Another week passes and my husband and I are sitting in the waiting room at the Oncologist’s office waiting for the results of my scans. I’m actually in pretty decent spirits. I’ve decided that whatever the results may be, we are going to handle this. I have to fill out some paperwork when I arrive which asks me what my “current condition” is. I write “breast cancer” and draw a little sad face because, let’s face it, this sucks!

We get called in and the doctor introduces himself. He looks grim. This is not a good sign. We sit down in his office and he pulls out a piece of paper and begins writing things.

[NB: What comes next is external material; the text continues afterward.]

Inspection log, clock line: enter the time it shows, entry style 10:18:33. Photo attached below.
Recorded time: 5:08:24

He starts by writing what I already know. Then he starts writing something else and I realize he’s written “early” on the paper. EARLY! He says that my breast cancer has been caught early. I break into tears of relief, the first time I’ve really cried since this entire roller coaster began. He says it’s curable and that I’m going to start treatment within the next two weeks. He tells me he’s never had a patient draw an emoticon on their paperwork before. He proceeds to draw a big smiling face beside the word “early”. I think I’m going to like this man.

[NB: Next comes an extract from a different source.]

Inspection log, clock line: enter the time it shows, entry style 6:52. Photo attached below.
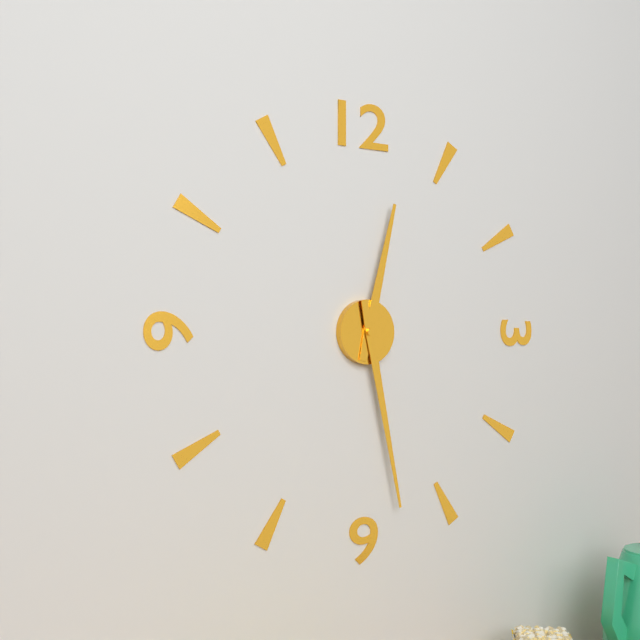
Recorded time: 12:28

So here I am a couple of months into treatment and doing well. I am thankful this cancer was caught early. I am thankful that when I felt the pain in my breast that I didn’t ignore it because I thought it was a blocked milk duct. If I hadn’t gone to the doctor then chances are, my prognosis would be much worse.

I am 35 years old and I have breast cancer. I have no risk factors. Nobody in my family has ever had breast cancer, I am negative for the BRCA 1 & 2 gene mutations. I don’t smoke or drink alcohol. What I am trying to say here, without being too alarmist, is that if it could happen to me then it could happen to anyone. So don’t ignore the “blocked milk duct” or that strange bump you see. That is the biggest take home from this whole experience for me—don’t ignore your symptoms. If you feel like something is off or there is something happening in your body that wasn’t there previously, get it checked! It could just save your life.